Text passage:
****************************************

|Ginny (Baldauf ’77) Cress||Larry Cress ’76|
|Major: Sociology, Social Work||Major: Psychology|
Service in retirement
In Lima, Ohio, there are agencies that fill the need for hunger, clothing and shelter.
But a few years ago, Larry and Ginny Cress, both retired educators, realized there
was a gap in transportation needs.
“When people leave a halfway house, they are supposed to get a job right away, but of course most don’t have licenses,” explained Larry. “Job and Family Services sponsors transportation for 45 days, but when the transportation money runs out, the people we see were losing their jobs.”
So the couple, who have a passion for service and an interest in bicycles, started The Wheelhouse, a Christian bicycle cooperative, in the basement of Elm Street Church of the Brethren in Lima. The ministry quickly expanded, grew out of its original space and moved into a newly-built location behind the church. In 2018 alone, the ministry repaired and donated more than 150 bikes.
A simple idea takes off
The idea for The Wheelhouse started during the 2013 Mennonite Church USA convention in Phoenix where Larry visited a bicycle ministry. After multiple weeks of providing support with Mennonite Central Committee’s SWAP (Sharing with Appalachian People), the couple also wanted to serve in a way that was easier on the knees and closer home. The Wheelhouse fulfills both of those requirements.
“Our careers were with the Lima City Schools, and we felt like we were part of the community back then,” said Ginny. “When we retired, we kind of struggled to feel part of the community. This has gotten us very involved.”
The ministry is run similarly to Habitat for Humanity. Bike recipients are referred from agencies such as Job and Family Services, an appointment is scheduled and participants are required to help repair their bike.

****************************************

Using the text about The Wheelhouse above, answer these questions:
(a) How many bikes did the ministry repair and donate in 2018?
(b) At what event, and in which city, did the idea for The Wheelhouse start?
(c) Which agency sponsors transportation for 45 days after people leave a halfway house?

The data:
****************************************

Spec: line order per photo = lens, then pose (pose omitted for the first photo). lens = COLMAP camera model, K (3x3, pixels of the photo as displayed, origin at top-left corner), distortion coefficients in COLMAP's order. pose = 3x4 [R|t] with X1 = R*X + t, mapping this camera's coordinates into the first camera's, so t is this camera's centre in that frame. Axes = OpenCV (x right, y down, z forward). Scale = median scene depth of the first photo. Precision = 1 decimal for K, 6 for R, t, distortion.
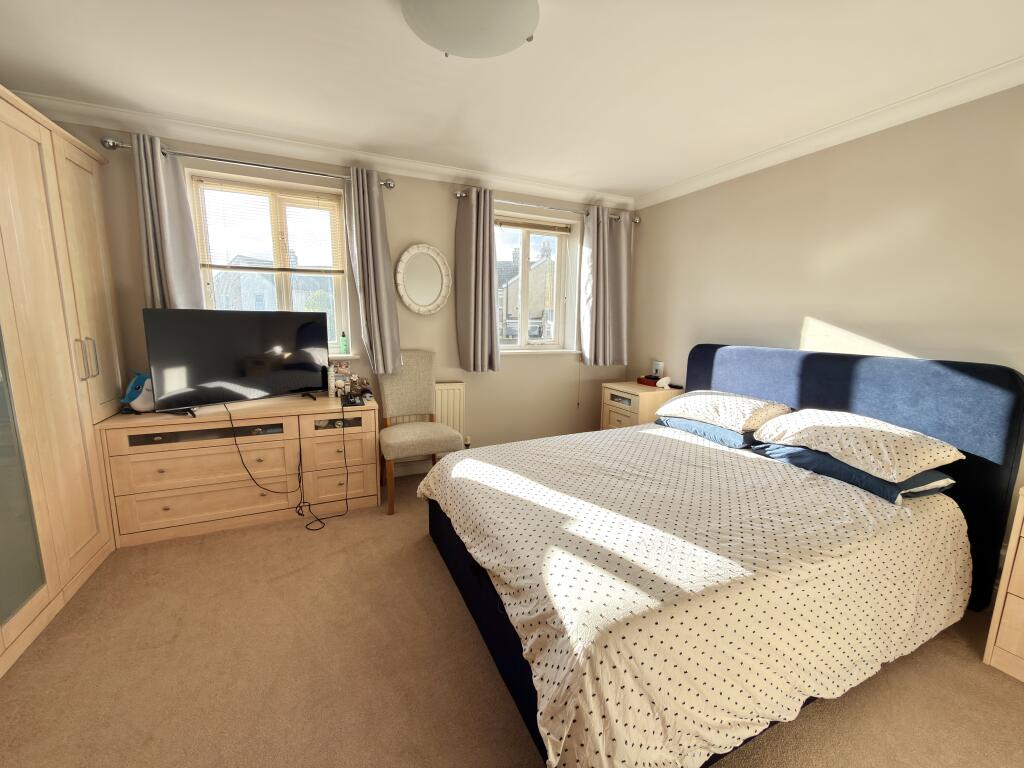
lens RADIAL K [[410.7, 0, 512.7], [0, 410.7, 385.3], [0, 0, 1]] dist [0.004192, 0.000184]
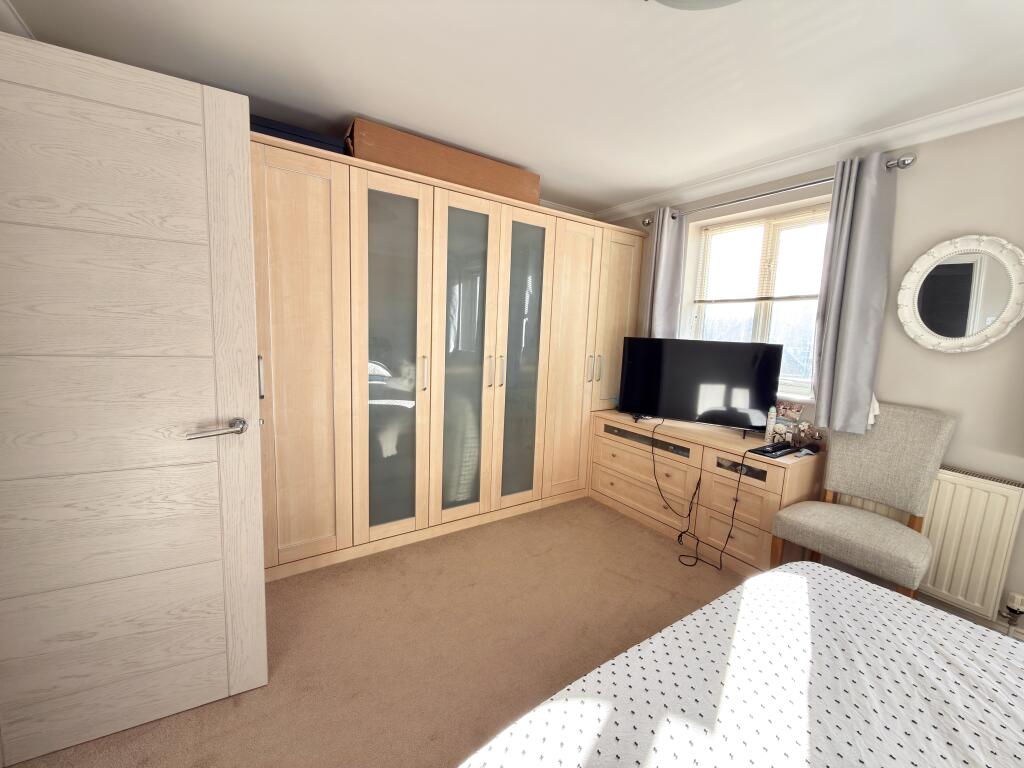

****************************************

Answer section:
(a) More than 150 bikes.
(b) The 2013 Mennonite Church USA convention in Phoenix.
(c) Job and Family Services.